Hehe, thanks Panda...part of the impetus for this project was indeed to use up a bunch of the spare models and pieces of kit I had lying about uselessly :victory:

Well, not a true update to be honest, but I did manage to get a group shot of the Storm Trooper Project as it stands at this moment...











So yeah...two troopers painted (though only one's based), two more being built, the sergeant PIP, and the plasma gunner waiting for green stuff...that's the project in its totality!


----------



## The Deadman (Apr 4, 2008)

Nice army. I can't wait till it's done are you gonna put them on here when it's finished.


----------



## pyroanarchist (Feb 29, 2008)

I love 'em, keep up the good work. I may swipe a few ideas here as well, hope ya don't mind.


----------



## loyalist42 (Sep 7, 2007)

Nah, have at it, Pyro :biggrin:

Thanks for the comments, gents...and yeah Deadman, I'll be posting pics of the rest of my troops at some point....though I'm quite certain the army will never truly be 'finished'...

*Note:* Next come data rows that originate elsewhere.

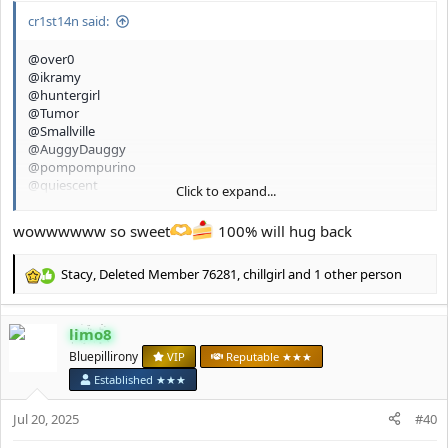
cr1st14n said:
@over0
@ikramy
@huntergirl
@Tumor
@Smallville
@AuggyDauggy
@pompompurino
@quiescent
Click to expand...
@glamourpursuer 2.0
@chillgirl
wowwwwww so sweet
100% will hug back
Stacy
,
Deleted Member 76281
,
chillgirl
and 1 other person
R
e
a
limo8
c
t
Bluepillirony
VIP
Reputable ★★★
i
Established ★★★
o
n
Jul 20, 2025
#40
s
: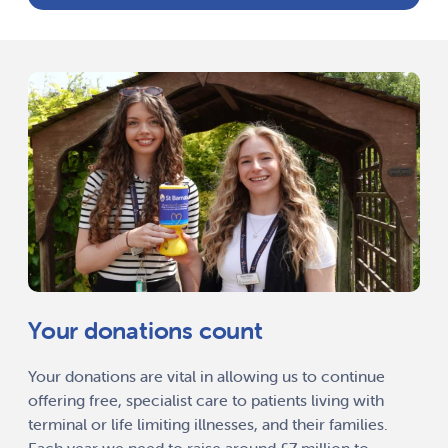
Your donations count
Your donations are vital in allowing us to continue
offering free, specialist care to patients living with
terminal or life limiting illnesses, and their families.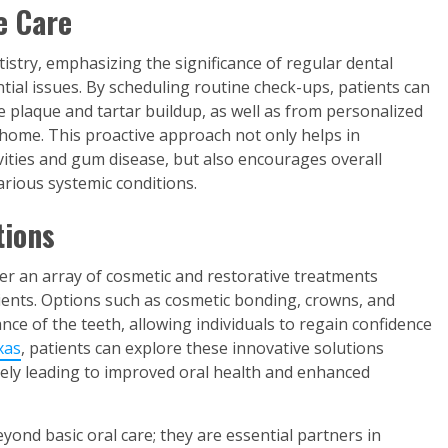
e Care
istry, emphasizing the significance of regular dental
ntial issues. By scheduling routine check-ups, patients can
 plaque and tartar buildup, as well as from personalized
 home. This proactive approach not only helps in
vities and gum disease, but also encourages overall
arious systemic conditions.
tions
ffer an array of cosmetic and restorative treatments
ients. Options such as cosmetic bonding, crowns, and
e of the teeth, allowing individuals to regain confidence
xas
, patients can explore these innovative solutions
ately leading to improved oral health and enhanced
eyond basic oral care; they are essential partners in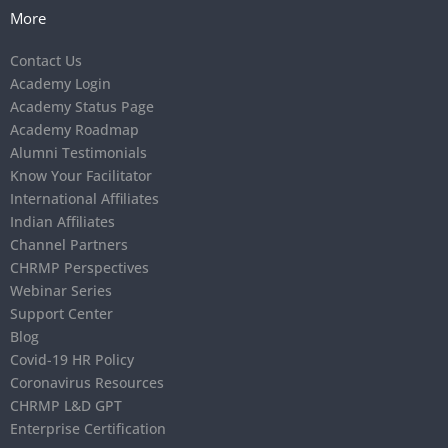
More
Contact Us
Academy Login
Academy Status Page
Academy Roadmap
Alumni Testimonials
Know Your Facilitator
International Affiliates
Indian Affiliates
Channel Partners
CHRMP Perspectives
Webinar Series
Support Center
Blog
Covid-19 HR Policy
Coronavirus Resources
CHRMP L&D GPT
Enterprise Certification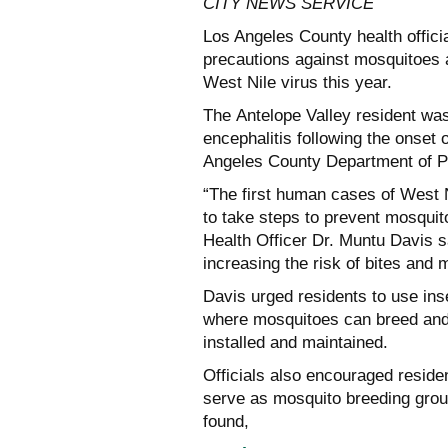
CITY NEWS SERVICE
Los Angeles County health offici
precautions against mosquitoes a
West Nile virus this year.
The Antelope Valley resident was
encephalitis following the onset
Angeles County Department of Pu
“The first human cases of West N
to take steps to prevent mosqui
Health Officer Dr. Muntu Davis s
increasing the risk of bites and
Davis urged residents to use ins
where mosquitoes can breed and
installed and maintained.
Officials also encouraged reside
serve as mosquito breeding groun
found,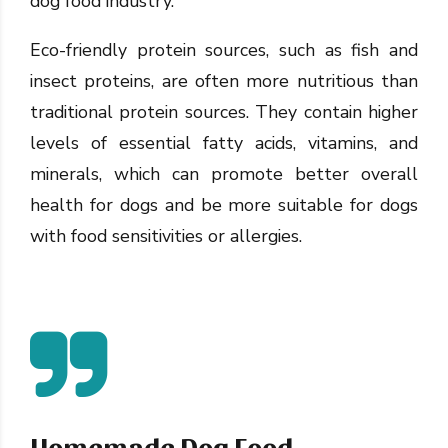
dog food industry.
Eco-friendly protein sources, such as fish and
insect proteins, are often more nutritious than
traditional protein sources. They contain higher
levels of essential fatty acids, vitamins, and
minerals, which can promote better overall
health for dogs and be more suitable for dogs
with food sensitivities or allergies.
Homemade Dog Food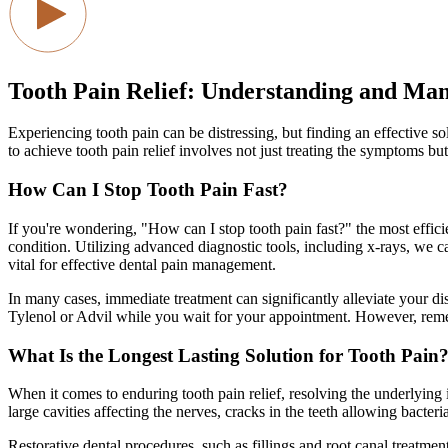
Tooth Pain Relief: Understanding and Ma
Experiencing tooth pain can be distressing, but finding an effective 
to achieve tooth pain relief involves not just treating the symptoms bu
How Can I Stop Tooth Pain Fast?
If you're wondering, "How can I stop tooth pain fast?" the most efficie
condition. Utilizing advanced diagnostic tools, including x-rays, we c
vital for effective dental pain management.
In many cases, immediate treatment can significantly alleviate your disc
Tylenol or Advil while you wait for your appointment. However, remembe
What Is the Longest Lasting Solution for Tooth Pain
When it comes to enduring tooth pain relief, resolving the underlying 
large cavities affecting the nerves, cracks in the teeth allowing bacteri
Restorative dental procedures, such as fillings and root canal treatme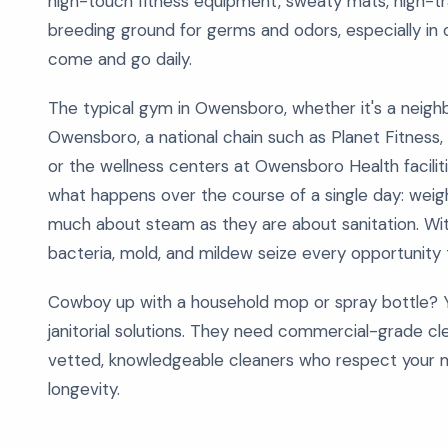
high-touch fitness equipment, sweaty mats, high-tr
breeding ground for germs and odors, especially 
come and go daily.
The typical gym in Owensboro, whether it's a neig
Owensboro, a national chain such as Planet Fitness
or the wellness centers at Owensboro Health facilitie
what happens over the course of a single day: weigh
much about steam as they are about sanitation. Wit
bacteria, mold, and mildew seize every opportunity t
Cowboy up with a household mop or spray bottle? Yo
janitorial solutions. They need commercial-grade cl
vetted, knowledgeable cleaners who respect your 
longevity.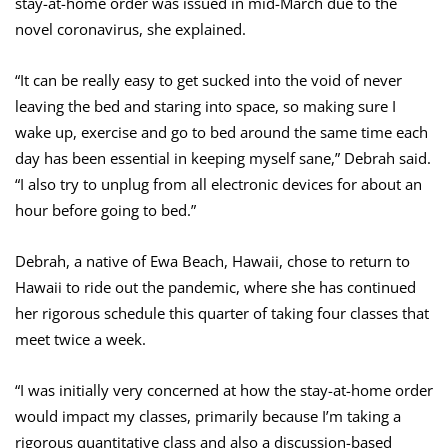
stay-at-home order was issued in mid-March due to the
novel coronavirus, she explained.
“I
t can be really easy to get sucked into the void of never
leaving the bed and staring into space, so making sure I
wake up, exercise and go to bed around the same time each
day has been essential in keeping myself sane,” Debrah said.
“I also try to unplug from all electronic devices for about an
hour before going to bed.”
Debrah, a native of Ewa Beach, Hawaii, chose to return to
Hawaii to ride out the pandemic, where she has continued
her rigorous schedule this quarter of taking four classes that
meet twice a week.
“I was initially very concerned at how the stay-at-home order
would impact my classes, primarily because I’m taking a
rigorous quantitative class and also a discussion-based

Alrighty, having spent the day hangin' with friends in the real world, no piccies for tonight, I'm afraid...but I'll definitely be getting some more painting and building done tomorrow. Next up on the block will be the sergeant and remaining two WIP troopers; I'll shoot for finishing the serg tomorrow and the troopers by the middle-to-end of this week. Oh, and hopefully a trip to the hobby shop Thursday-ish; that'll mean even more progress....


----------



## loyalist42 (Sep 7, 2007)

Soooo....the server switcheroo annihilated my last update, so here's a redo...

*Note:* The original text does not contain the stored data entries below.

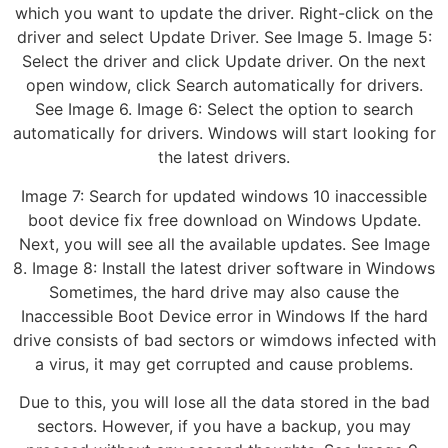
which you want to update the driver. Right-click on the
driver and select Update Driver. See Image 5. Image 5:
Select the driver and click Update driver. On the next
open window, click Search automatically for drivers.
See Image 6. Image 6: Select the option to search
automatically for drivers. Windows will start looking for
the latest drivers.
Image 7: Search for updated windows 10 inaccessible
boot device fix free download on Windows Update.
Next, you will see all the available updates. See Image
8. Image 8: Install the latest driver software in Windows
Sometimes, the hard drive may also cause the
Inaccessible Boot Device error in Windows If the hard
drive consists of bad sectors or wimdows infected with
a virus, it may get corrupted and cause problems.
Due to this, you will lose all the data stored in the bad
sectors. However, if you have a backup, you may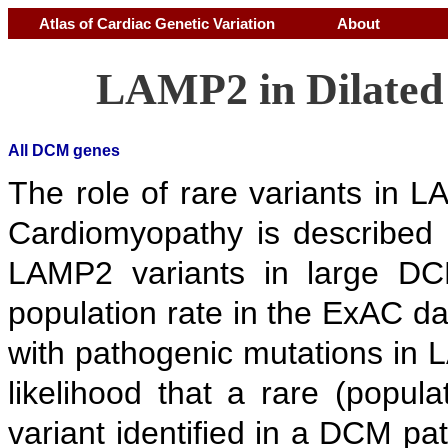
Atlas of Cardiac Genetic Variation
About
LAMP2 in Dilate
All DCM genes
The role of rare variants in 
Cardiomyopathy is described 
LAMP2 variants in large DCM
population rate in the ExAC d
with pathogenic mutations in 
likelihood that a rare (popul
variant identified in a DCM p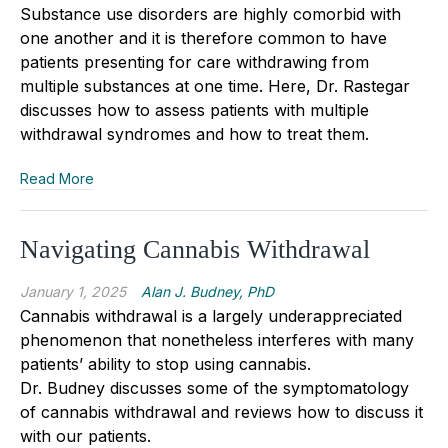
Substance use disorders are highly comorbid with
one another and it is therefore common to have
patients presenting for care withdrawing from
multiple substances at one time. Here, Dr. Rastegar
discusses how to asse
s
s patients with multiple
withdrawal syndromes and how to treat them.
Read More
Navigating Cannabis Withdrawal
January 1, 2025
Alan J. Budney, PhD
Cannabis withdrawal is a largely underappreciated
phenomenon that nonetheless interferes with many
patients’ ability to stop using cannabis.
Dr.
Budney
discusses some of the symptomatology
of cannabis withdrawal and reviews how to discuss it
with our patients.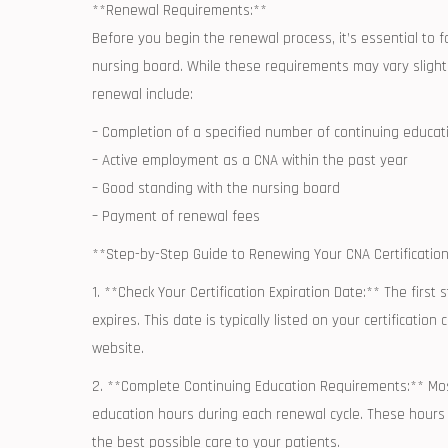
**Renewal Requirements:**
Before you begin the renewal process, it’s essential to ​f
nursing board. While these requirements may vary slightl
renewal include:
– ​Completion ⁤of a specified number of continuing educa
– Active employment as a ⁣CNA within the ‍past year
– Good standing ⁢with the nursing board
– Payment of‍ renewal fees
**Step-by-Step Guide to Renewing⁤ Your CNA ​Certification
1. **Check Your Certification Expiration Date:** The first
expires.⁢ This date ⁣is typically⁣ listed on your certificati
website.
2. **Complete Continuing Education Requirements:** Most
education hours during ⁣each renewal cycle. These hours⁣
the best possible care to your patients.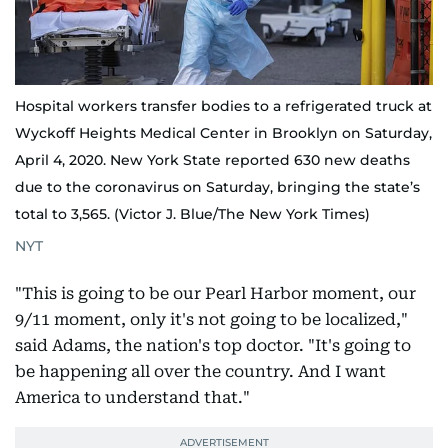
Hospital workers transfer bodies to a refrigerated truck at
Wyckoff Heights Medical Center in Brooklyn on Saturday,
April 4, 2020. New York State reported 630 new deaths
due to the coronavirus on Saturday, bringing the state’s
total to 3,565. (Victor J. Blue/The New York Times)
NYT
"This is going to be our Pearl Harbor moment, our
9/11 moment, only it's not going to be localized,"
said Adams, the nation's top doctor. "It's going to
be happening all over the country. And I want
America to understand that."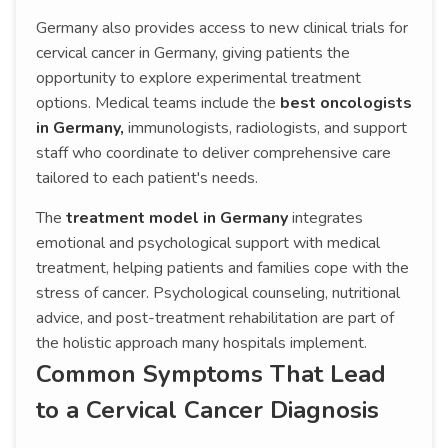
Germany also provides access to new clinical trials for
cervical cancer in Germany, giving patients the
opportunity to explore experimental treatment
options. Medical teams include the
best oncologists
in Germany,
immunologists, radiologists, and support
staff who coordinate to deliver comprehensive care
tailored to each patient's needs.
The
treatment model in Germany
integrates
emotional and psychological support with medical
treatment, helping patients and families cope with the
stress of cancer. Psychological counseling, nutritional
advice, and post-treatment rehabilitation are part of
the holistic approach many hospitals implement.
Common Symptoms That Lead
to a Cervical Cancer Diagnosis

I got another standard trooper and the sergeant painted over the last couple days...











So that's the finished stuff to date...and I've also decided to second these lads to the Emperor's Most Holy Inquisition; they'll be doin' double duty as a Witch Hunter kill team, accompanied by a priest:










=]l[= FTW!!!

In other news, I did indeed make it to the hobby shop today...bought a Cadian heavy weapon squad, green stuff and some paint, so other projects will be moving ahead at last (including this one; green stuff means I can finish off the plas gunner and paint it, which I'm actually lookin' forward to  )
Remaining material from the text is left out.